Epistemic Status: posting for mostly internal reasons – to get something published even if I don’t have a complete proposal yet, and to see if anything new crops up while summarizing my thoughts so far.
For context, ELK is a conceptual AI safety research competition by ARC, more info here.
In this post I will document some ideas I’ve considered, showing the general thought process, strategy, obstacles, and current state of each.
Idea 1: Pass Information Through Human
- What is unique about the direct translator algorithm that we could use to differentiate it from all other reporter algorithms?
- Well, if the reporter is actually doing direct translation, then it must actually preserve the information from inside the predictor AI’s “brain”.
- If we ask for a core dump instead of a specific question, and the reporter preserves the information, then it should be reversible – everything needed to “translate back” should be in the report.
- Rough idea: have one reporter module translate the entire knowledge-state of predictor AI to natural language, have a human read and re-state it in their own words, then have a second reporter module translate back and force the predictor to use the double-translated knowledge.
- Key strength: this requires that all the info needed to do prediction pass through the human.
- If predictor AI is trained to do well on the prediction task, then fine-tuning on human-in-the-loop predictions and fine-tuning for activation consistency with/without human seems to have very similar properties. Consistency is sufficient but not necessary for prediction, so it seems like a slightly stronger constraint
- Problem: if reporter can perfectly model humans, then it can pass information through a human by means other than the human understanding. For example, manipulation or even adversarial examples on the brain, such that human doesn’t “understand” the signal they are transmitting.
- Potential path forward: find another way to measure human understanding besides ability to re-phrase in new words. Maybe check for accuracy of human predictions, somehow?
- Problem: humans are not differentiable. Cannot do training with the pass-thru-human strategy.
- Potential path forward: train translator and de-translator separately somehow, so that gradient doesn’t have to pass through human. For example, just use the fine-tuning loss as the loss for both modules, and hope the credit-assignment problem isn’t too bad.
Idea 2: Answer Mapping
- We have complete control over the predictor and reporter’s brains. How can we leverage that?
- If we limit our questions to percent-confidence, then we can plug all possible activation states into the reporter, and see what answers it generates. If we take the entropy of each variable in that bazillion-dimensional heatmap, we can see which variables are relevant to (high information with) the answer.
- Rough idea: ask a whole bunch of questions.
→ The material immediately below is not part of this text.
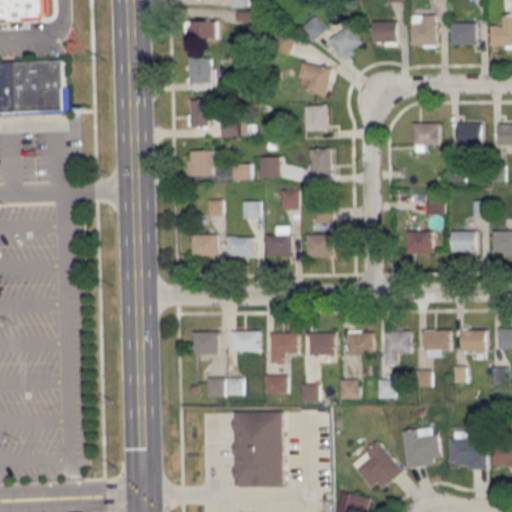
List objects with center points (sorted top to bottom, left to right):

Create an answer map for each, and identify which variables contain high information. For direct translation, different variables should be relevant to different questions. For human simulation, the same collection of variables should be relevant.
- Find some sort of approximate distance measure between natural language questions, and fine-tune reporter by forcing it to have similar “important variables” for similar questions.
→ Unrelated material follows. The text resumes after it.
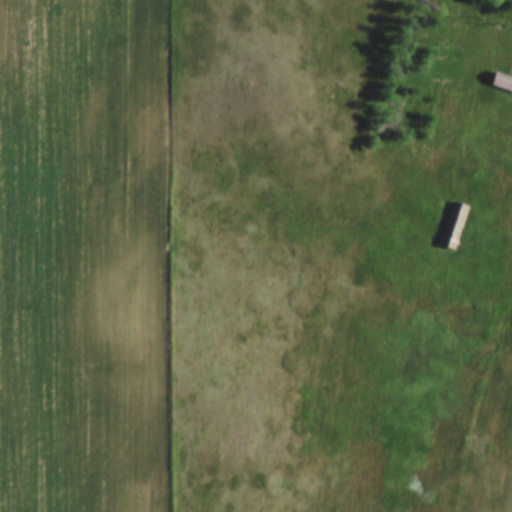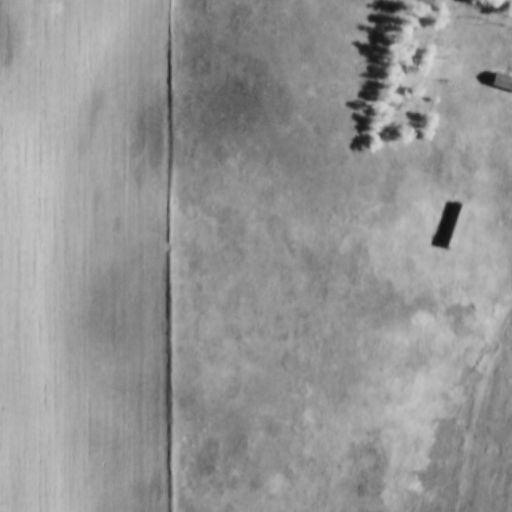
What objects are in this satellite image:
building: (453, 215)
road: (475, 410)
- Problem: arbitrarily severe ontology mismatch. Human concepts could be perfectly uncorrelated with machine variables, so that we can’t identify relevant variables.
Idea 3: Adversary to Beat Partition-Permutation Strategy
- I think I’ve come up with a very difficult counterexample for all the types of approaches I’ve generally been thinking about. What if the bad reporter starts with the set of all coherent world-states, then partitions them according to which subsets are not distinguishable by humans, then learns a permutation within each subset of that partition, and does direct translation of the permuted counterpart to the actual world-state?
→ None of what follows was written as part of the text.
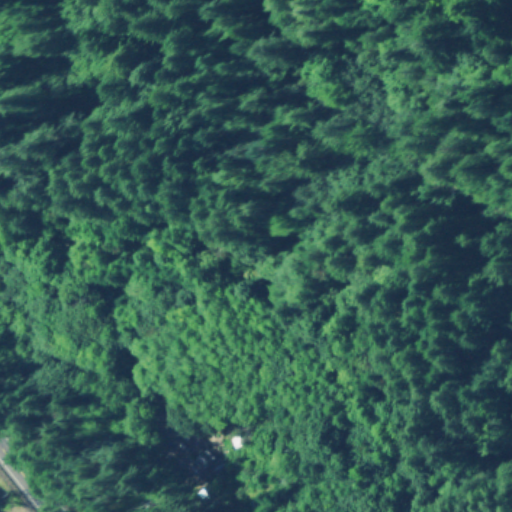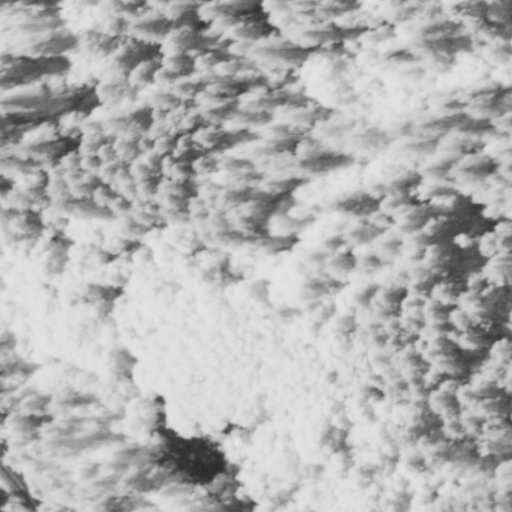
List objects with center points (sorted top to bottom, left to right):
road: (19, 487)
- In other words, whenever you ask the reporter a question, it does direct translation, but it consults a world-model that is consistent and selected such that you don’t have the ability to tell it apart from the truth.
- This will always be consistent with itself and with external evidence. Also, it does actually involve doing direct translation, so looking for characteristics of direct translation doesn’t prevent you from getting this.
- If we can somehow whittle the size of the subsets in that partition down to 1 each (find some way to tell all world states apart), this is no problem. This probably requires developing some kind of adversary.
- Rough idea: train a reporter to answer questions, and an adversary that comes up with *some way of telling apart permutation worlds*
- How exactly to do the details of this adversarial training is what I’m thinking about right now. I’m worried that this is going to turn out to be ELK-complete or otherwise super hard, because “find an adversary that can distinguish all possible world states and tell you which one you’re in” feels dangerously close to making this whole problem unnecessary if you can find a way to do it. Maybe it’s easier in some kind of limited case? Where it just has to poke at the partition-permutation reporter in the right ways, instead of being fully general?
Remaining Things To Try
- Way to identify if a human understands information or not?
- Way to leverage predictive power as measure of understanding?
- How to force information content in answer?
- Other ways to use adversarial strategy?
- How to use noise?
- Reporters at multiple different layers?
- Give reporter partial information?